Tom Flynn

No. 41, 28
- Position: Safety

Personal information
- Born: March 24, 1962 (age 64) Verona, Pennsylvania, U.S.
- Listed height: 6 ft 0 in (1.83 m)
- Listed weight: 195 lb (88 kg)

Career information
- High school: Penn Hills (Pittsburgh, Pennsylvania)
- College: Pittsburgh
- NFL draft: 1984: 5th round, 126th overall pick

Career history
- Green Bay Packers (1984–1986); New York Giants (1986-1988);

Awards and highlights
- Super Bowl champion (XXI); Second-team All-American (1983); 2× Second-team All-East (1981, 1982);

Career NFL statistics
- Interceptions: 11
- Fumble recoveries: 4
- Touchdowns: 3
- Stats at Pro Football Reference

= Tom Flynn (American football) =

American football player (born 1962)

Thomas Jeffery Flynn (born March 24, 1962) is an American former professional football player who was a safety in the National Football League (NFL).

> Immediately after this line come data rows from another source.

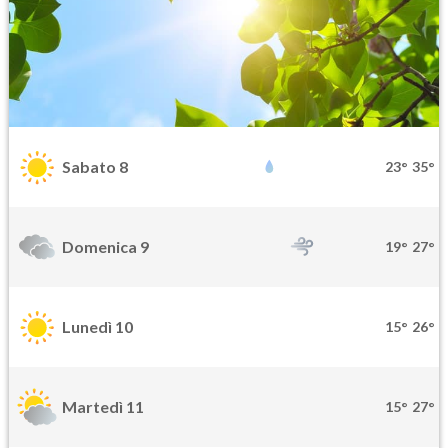
Sabato 8
23°
35°
Domenica 9
19°
27°
Lunedì 10
15°
26°
Martedì 11
15°
27°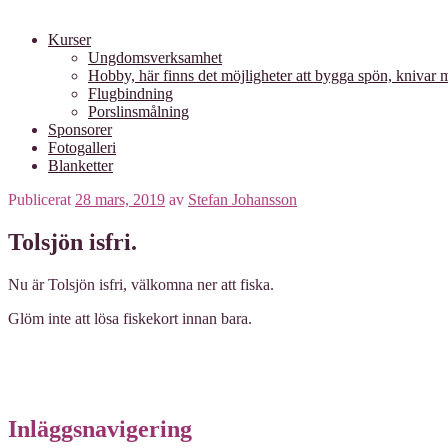
Kurser
Ungdomsverksamhet
Hobby, här finns det möjligheter att bygga spön, knivar
Flugbindning
Porslinsmålning
Sponsorer
Fotogalleri
Blanketter
Publicerat
28 mars, 2019
av
Stefan Johansson
Tolsjön isfri.
Nu är Tolsjön isfri, välkomna ner att fiska.
Glöm inte att lösa fiskekort innan bara.
Inläggsnavigering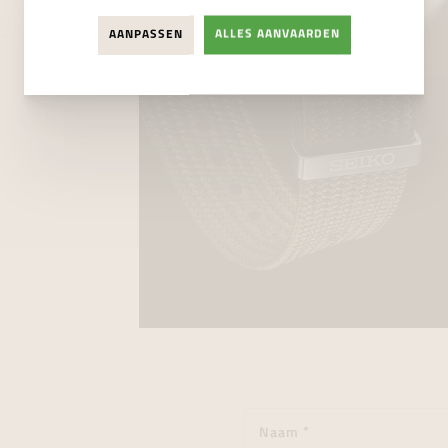
AANPASSEN
ALLES AANVAARDEN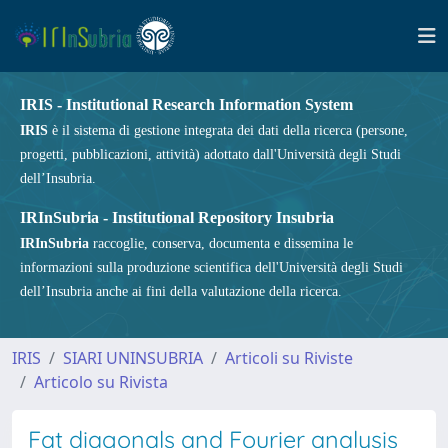
IRIS - Institutional Research Information System
IRIS
è il sistema di gestione integrata dei dati della ricerca (persone,
progetti, pubblicazioni, attività) adottato dall'Università degli Studi
dell’Insubria.
IRInSubria - Institutional Repository Insubria
IRInSubria
raccoglie, conserva, documenta e dissemina le
informazioni sulla produzione scientifica dell'Università degli Studi
dell’Insubria anche ai fini della valutazione della ricerca.
IRIS
SIARI UNINSUBRIA
Articoli su Riviste
Articolo su Rivista
Fat diagonals and Fourier analysis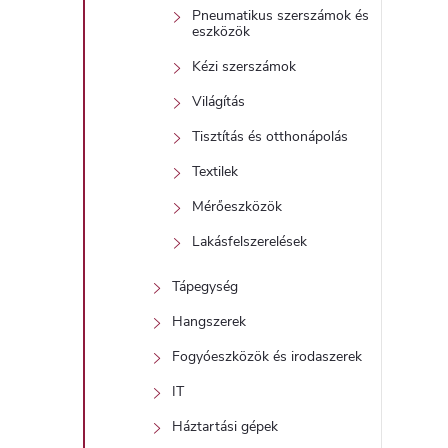
Pneumatikus szerszámok és
eszközök
Kézi szerszámok
Világítás
Tisztítás és otthonápolás
Textilek
Mérőeszközök
Lakásfelszerelések
Tápegység
Hangszerek
Fogyóeszközök és irodaszerek
IT
Háztartási gépek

Flynn was born in Verona, Pennsylvania, just outside of Pittsburgh, and played scholastically at Penn Hills High School. He played collegiately at Pitt, and was a second-team All-American as a senior.

Flynn was selected by the Green Bay Packers in the fifth round of the 1984 NFL draft. In his rookie season he led the NFC in interceptions with nine, and was voted Pro Football Weekly's NFL Defensive Rookie of the Year. He was unexpectedly cut by the Packers early in the 1986 season but was signed by the New York Giants soon after. He is remembered by the Giants for his big play in the last game of the 1986 season, against the Packers, where he exacted revenge on his old team by blocking a punt and returning it for a touchdown.

As of 2016, Flynn resides in Murrysville, Pennsylvania with his wife and four children: Zach, Jake, Jillian, and Zane.